### Working data

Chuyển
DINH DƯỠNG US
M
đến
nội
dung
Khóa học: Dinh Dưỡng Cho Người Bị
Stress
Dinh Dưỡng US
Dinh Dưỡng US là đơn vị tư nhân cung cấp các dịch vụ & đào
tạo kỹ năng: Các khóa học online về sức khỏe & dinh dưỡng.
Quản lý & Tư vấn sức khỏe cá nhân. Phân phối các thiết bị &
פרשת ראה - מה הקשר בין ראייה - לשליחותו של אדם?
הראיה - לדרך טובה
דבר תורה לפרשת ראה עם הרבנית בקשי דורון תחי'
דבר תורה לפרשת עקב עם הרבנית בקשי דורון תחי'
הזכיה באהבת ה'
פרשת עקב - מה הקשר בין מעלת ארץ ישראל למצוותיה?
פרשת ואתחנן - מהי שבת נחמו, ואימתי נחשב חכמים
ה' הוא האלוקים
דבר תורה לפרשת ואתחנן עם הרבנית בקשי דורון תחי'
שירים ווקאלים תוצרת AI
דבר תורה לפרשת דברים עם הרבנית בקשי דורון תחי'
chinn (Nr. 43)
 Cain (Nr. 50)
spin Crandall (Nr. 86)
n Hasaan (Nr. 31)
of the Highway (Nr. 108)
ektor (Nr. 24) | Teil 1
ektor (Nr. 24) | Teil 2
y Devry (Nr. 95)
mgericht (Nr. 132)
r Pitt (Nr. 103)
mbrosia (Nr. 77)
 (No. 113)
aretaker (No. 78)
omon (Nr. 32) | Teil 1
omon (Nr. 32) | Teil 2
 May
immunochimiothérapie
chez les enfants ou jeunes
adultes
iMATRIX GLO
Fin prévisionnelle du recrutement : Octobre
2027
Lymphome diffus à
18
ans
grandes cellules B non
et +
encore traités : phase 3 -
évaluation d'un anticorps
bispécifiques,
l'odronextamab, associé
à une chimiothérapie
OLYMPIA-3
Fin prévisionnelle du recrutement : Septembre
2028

### Directive
Search the listing above for lines containing "khỏe", and copy them.

### Result below
tạo kỹ năng: Các khóa học online về sức khỏe & dinh dưỡng.
Quản lý & Tư vấn sức khỏe cá nhân. Phân phối các thiết bị &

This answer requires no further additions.